La dramática certeza de que el choque podría haberse evitado
Lo más tétrico de la tragedia de Once, a un año de ocurrida, es la certeza de que podría haberse evitado. Todos los elementos que surgen de los informes de la Auditoría General de la Nación (AGN) y de las investigaciones judiciales en curso confirman esta dramática evidencia: el siniestro fue el resultado de un desempeño estatal crónicamente pésimo y de una gestión empresarial ineficaz y fraudulenta.
Ya los informes de la AGN de 2008 y marzo de 2012 describieron con nitidez y precisión el estado deplorable de las vías, la señalización y el material rodante con que funcionaba la concesión del Ferrocarril Sarmiento. En esas condiciones, la tragedia de Once tenía altas chances de producirse.
Las reiteradas advertencias de la AGN no fueron escuchadas por el gobierno nacional, que debía controlar al concesionario, ni por el Congreso, donde la mayoría oficialista en la comisión parlamentaria que examina sus informes, en vez de darle tratamiento, intentó la destitución del presidente de la AGN para invalidar los informes producidos en los dos últimos años, que actualmente constituyen una prueba fundamental en la causa judicial que investiga la tragedia que produjo 51 muertes y más de 700 heridos.
En este contexto, aunque tardía, resulta importante para el futuro la decisión del Ministerio del Interior y Transporte -Res. 62, del 18 de julio de 2012- donde instruye a sus distintas dependencias que tomen en cuenta las recomendaciones de la AGN. Lo cierto es que, hasta hoy, todas las hipótesis por las que transita la causa judicial conducen a una severa responsabilidad estatal y empresarial: "...estrago culposo y administración fraudulenta...", según el fiscal Delgado; "...imprudencia y negligencia agravada por muertes...", ha dicho la Cámara Federal, que también acusó a funcionarios y empresarios por defraudación.
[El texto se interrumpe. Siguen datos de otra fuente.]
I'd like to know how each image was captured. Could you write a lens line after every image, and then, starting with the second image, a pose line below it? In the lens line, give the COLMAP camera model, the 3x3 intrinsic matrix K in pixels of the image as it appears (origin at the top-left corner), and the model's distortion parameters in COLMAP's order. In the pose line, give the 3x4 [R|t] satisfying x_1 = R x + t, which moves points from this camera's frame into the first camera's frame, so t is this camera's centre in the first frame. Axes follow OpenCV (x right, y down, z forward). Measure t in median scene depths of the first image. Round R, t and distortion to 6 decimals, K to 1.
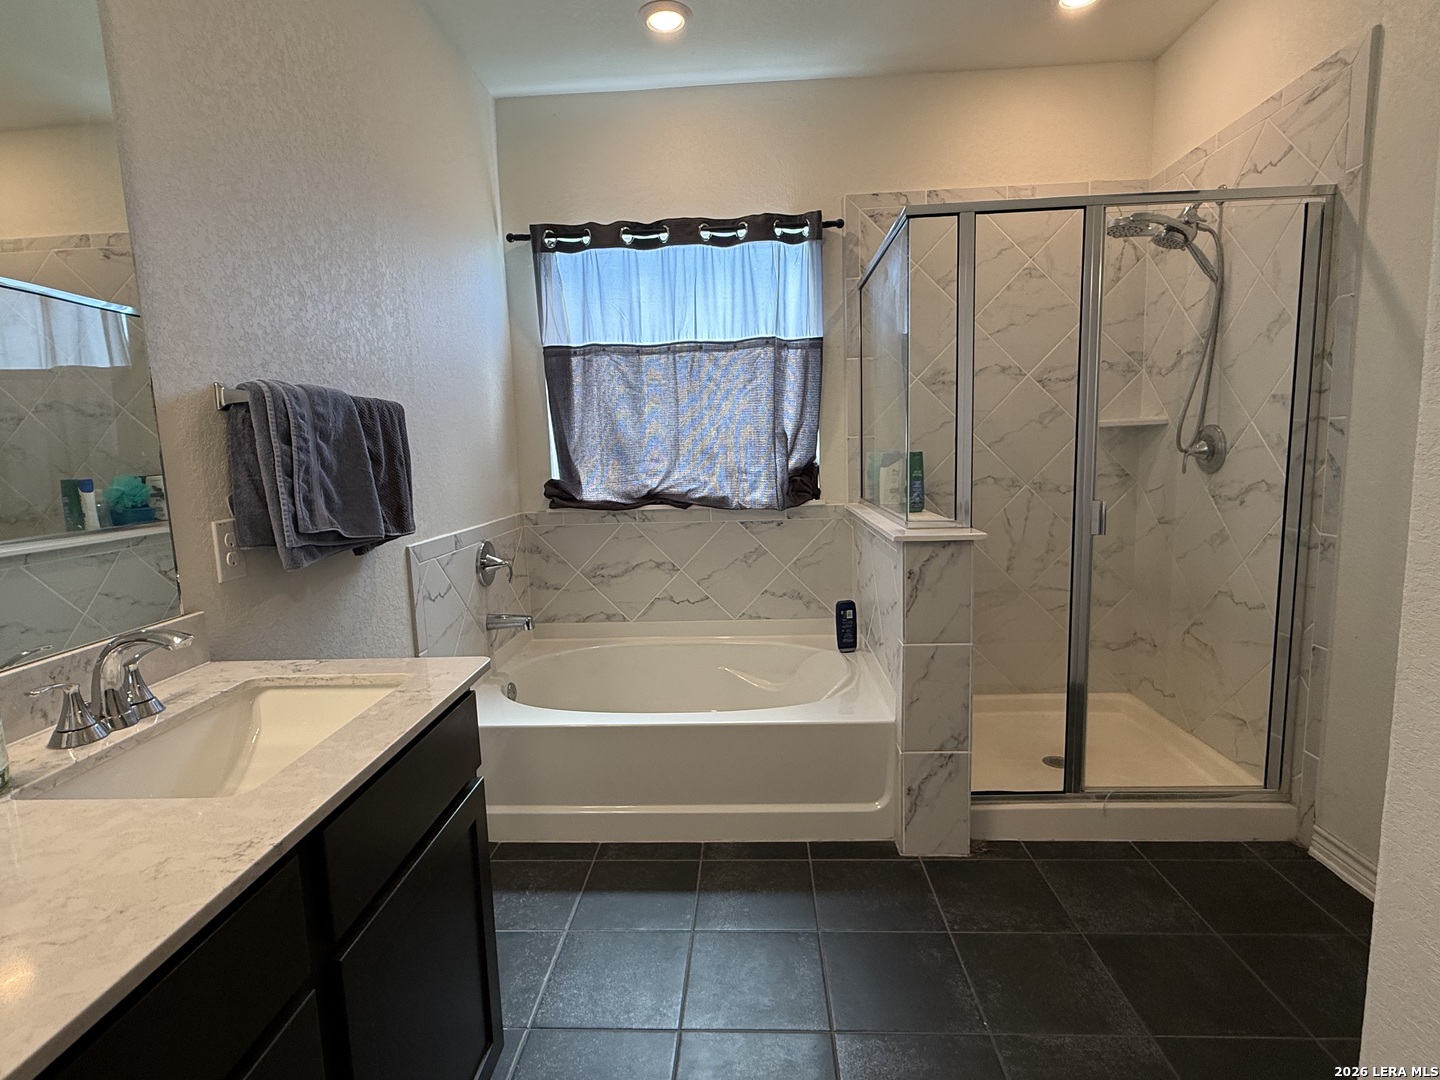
lens RADIAL K [[740.7, 0, 717.1], [0, 740.7, 543.0], [0, 0, 1]] dist [0.001442, 0.000377]
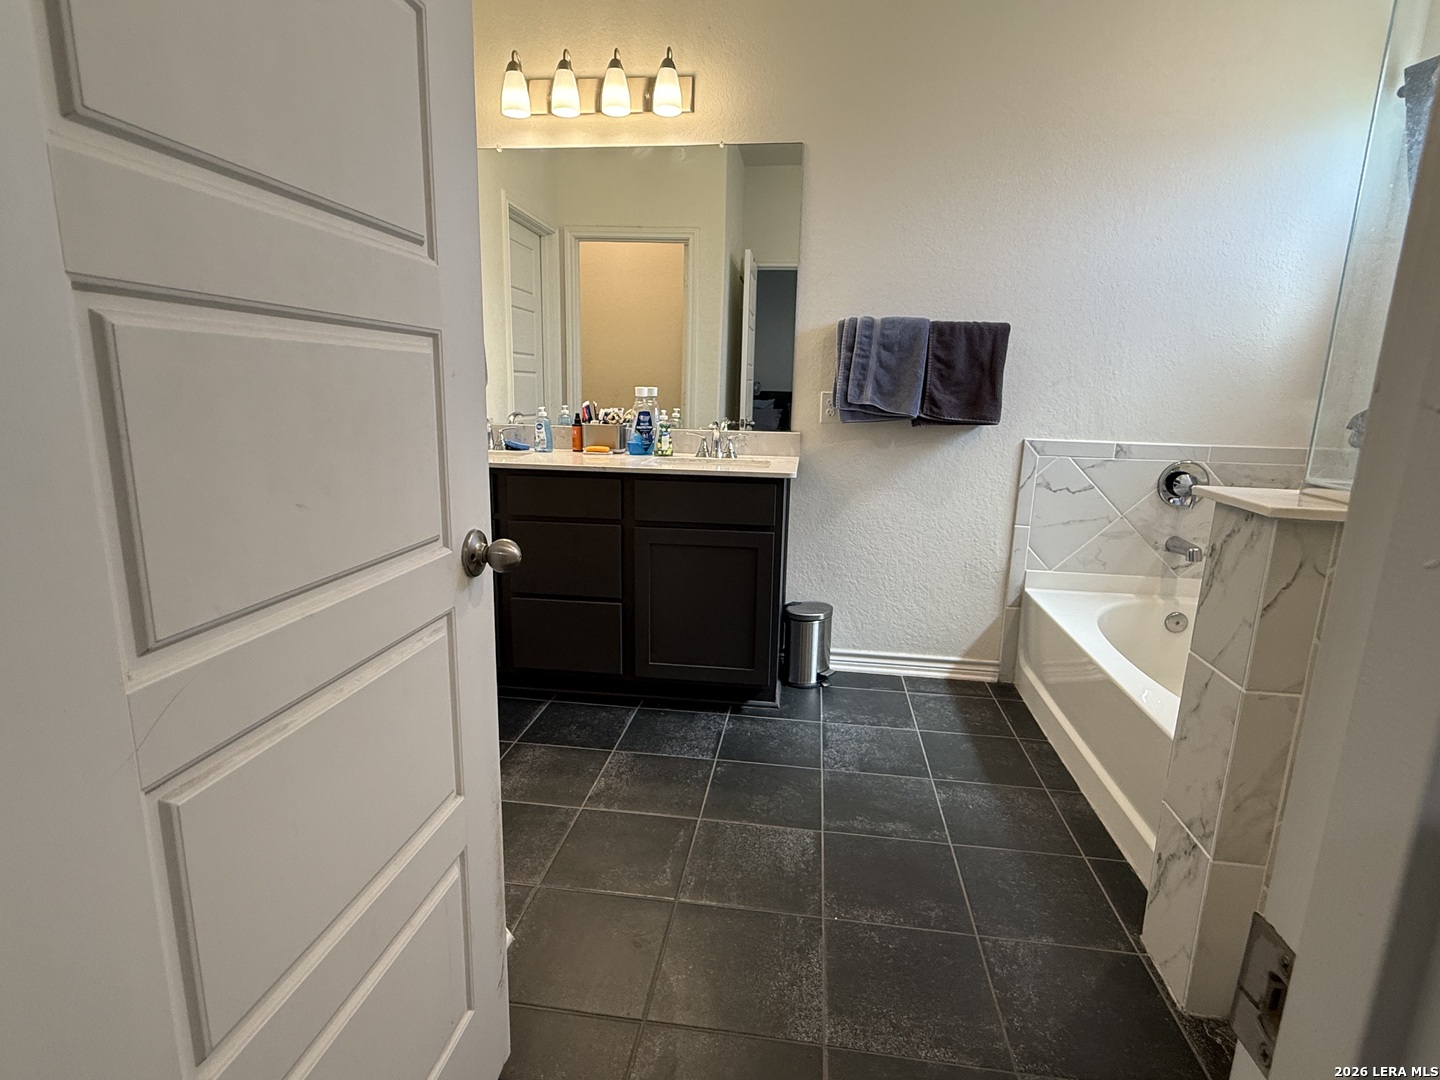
lens RADIAL K [[740.7, 0, 717.1], [0, 740.7, 543.0], [0, 0, 1]] dist [0.001442, 0.000377]
pose [[-0.080413, 0.232215, -0.969335, 1.292371], [-0.156361, 0.957505, 0.242352, -0.073154], [0.984421, 0.171054, -0.040686, 0.819606]]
Visto el siniestro en perspectiva, sus orígenes se sitúan en una administración caracterizada por un manifiesto desinterés y elusión de los controles gubernamentales, lo que condujo a la degradación de la calidad y el agravamiento de las condiciones de inseguridad del servicio ferroviario, en el marco de un proceso de desinversión.
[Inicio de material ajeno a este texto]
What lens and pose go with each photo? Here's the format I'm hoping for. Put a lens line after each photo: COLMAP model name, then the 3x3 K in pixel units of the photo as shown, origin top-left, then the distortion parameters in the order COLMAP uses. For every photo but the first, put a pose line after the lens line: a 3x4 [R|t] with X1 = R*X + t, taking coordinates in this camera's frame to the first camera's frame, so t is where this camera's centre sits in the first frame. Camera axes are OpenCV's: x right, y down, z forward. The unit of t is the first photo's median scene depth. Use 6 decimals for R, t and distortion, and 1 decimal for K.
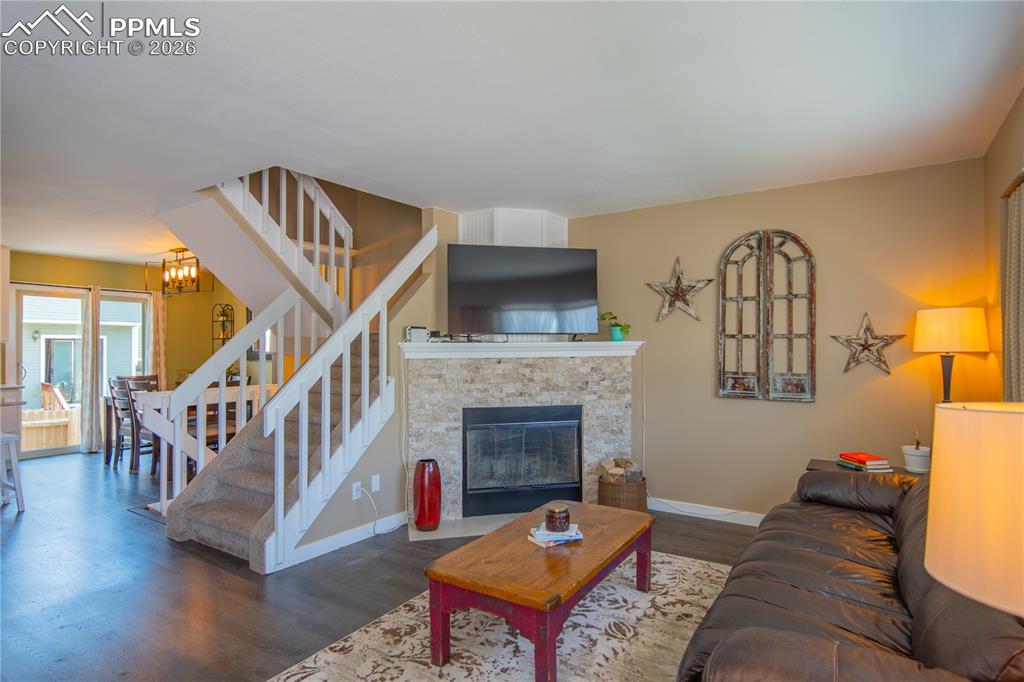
lens RADIAL K [[545.4, 0, 512.0], [0, 545.4, 341.0], [0, 0, 1]] dist [-0.019553, 0.010951]
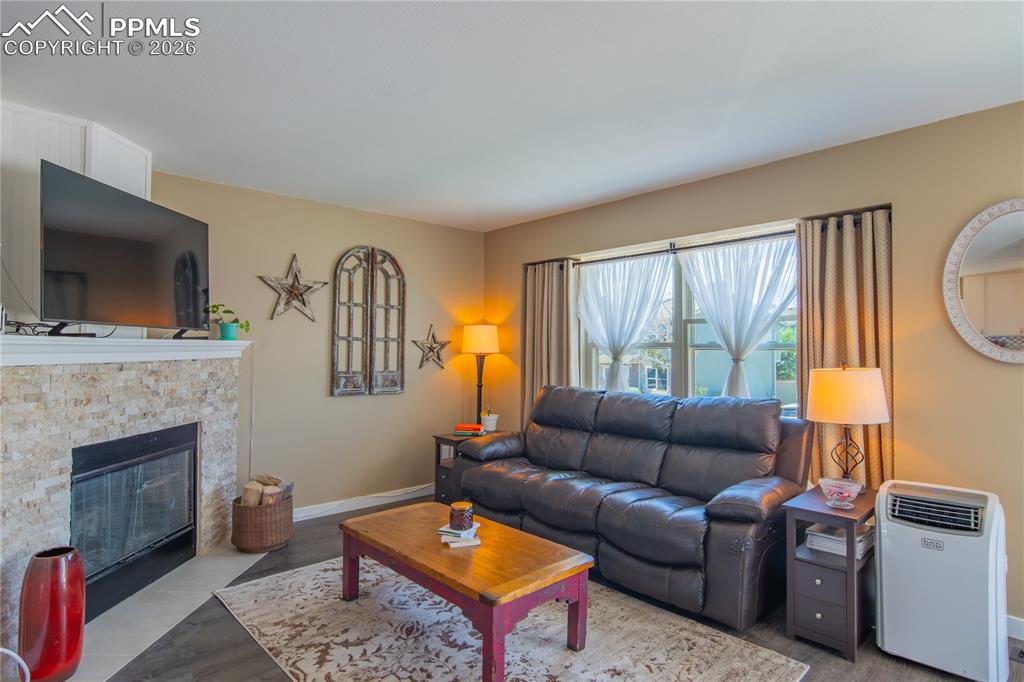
lens RADIAL K [[545.4, 0, 512.0], [0, 545.4, 341.0], [0, 0, 1]] dist [-0.019553, 0.010951]
pose [[0.248399, 0.020897, 0.968432, -0.536643], [-0.019793, 0.999668, -0.016494, 0.007534], [-0.968456, -0.015071, 0.248730, 0.399402]]
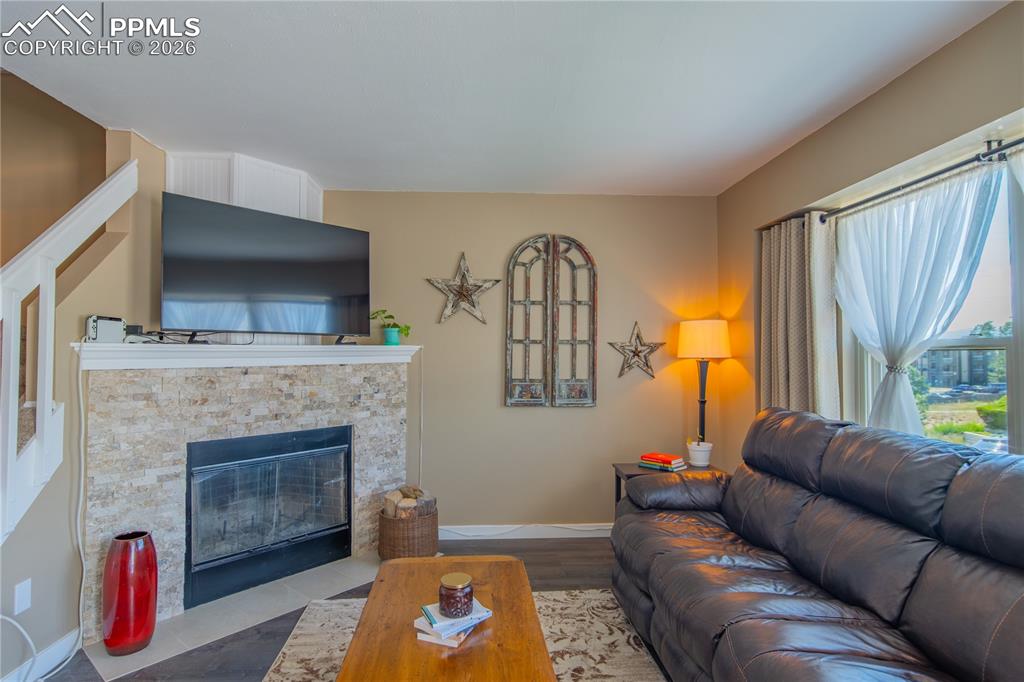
lens RADIAL K [[545.4, 0, 512.0], [0, 545.4, 341.0], [0, 0, 1]] dist [-0.019553, 0.010951]
pose [[0.799590, 0.017623, 0.600287, -0.171684], [-0.011588, 0.999836, -0.013918, 0.003868], [-0.600434, 0.004173, 0.799663, 0.239418]]
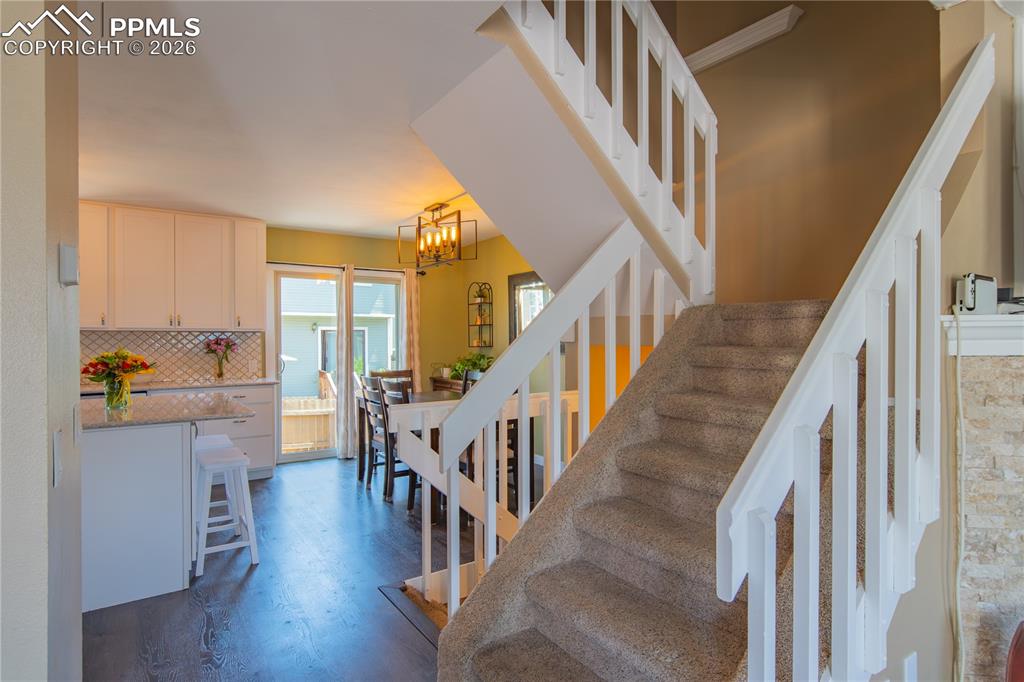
lens RADIAL K [[545.4, 0, 512.0], [0, 545.4, 341.0], [0, 0, 1]] dist [-0.019553, 0.010951]
pose [[0.925024, -0.001047, -0.379906, -0.335484], [0.007536, 0.999850, 0.015594, 0.012917], [0.379833, -0.017288, 0.924894, 0.492868]]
A eso se suma el manejo ultraliberal de los subsidios, puesto que no se exigió rendición de cuentas ni se verificó su destino ni su impacto sobre la prestación del servicio. El crecimiento exponencial de estos fondos desalentó las inversiones genuinas y gestó una suerte de cultura del incumplimiento de las concesionarias, que mientras más recursos públicos recibían menos se aplicaban a mejorar el funcionamiento, colocando al sistema ferroviario al borde del colapso.
Esta conducta discrecional alimentó desviaciones de fondos estatales y sospechosas prácticas de corrupción tanto en el ámbito gubernamental como en el empresarial, las cuales adquirieron notoriedad con el ostentoso comportamiento del ex secretario de Transporte Ricardo Jaime, que mostraba con descaro las prebendas que le daban los destinatarios de los subsidios que él mismo distribuía.
Pero las derivaciones del siniestro de Once muestran que la problemática ferroviaria no se detiene en el colapso, la obsolescencia y la prebenda. A lo largo de estas dos últimas décadas, los residuos contaminantes de la corrupción cimentaron en su estructura la conformación de peligrosas mafias capaces de actos delictivos como el homicidio de Mariano Ferreyra, por el que se encuentra procesado el sindicalista José Pedraza.
Por eso tiene tanta importancia que se investigue con celeridad el asesinato de Leonardo Andrada, cuyo testimonio fue clave en la causa Once y cuya muerte entraña un mensaje perverso. Y aunque nadie está en condiciones de aseverar hoy si el verdadero móvil fue la venganza, el robo o la intimidación, en el contexto actual este último efecto ya se ha producido.
La corrupción no sólo mata. En el escenario mismo de la muerte ella alienta la violencia ciega de la intimidación y la amenaza, frente a las imborrables huellas de dolor de los familiares.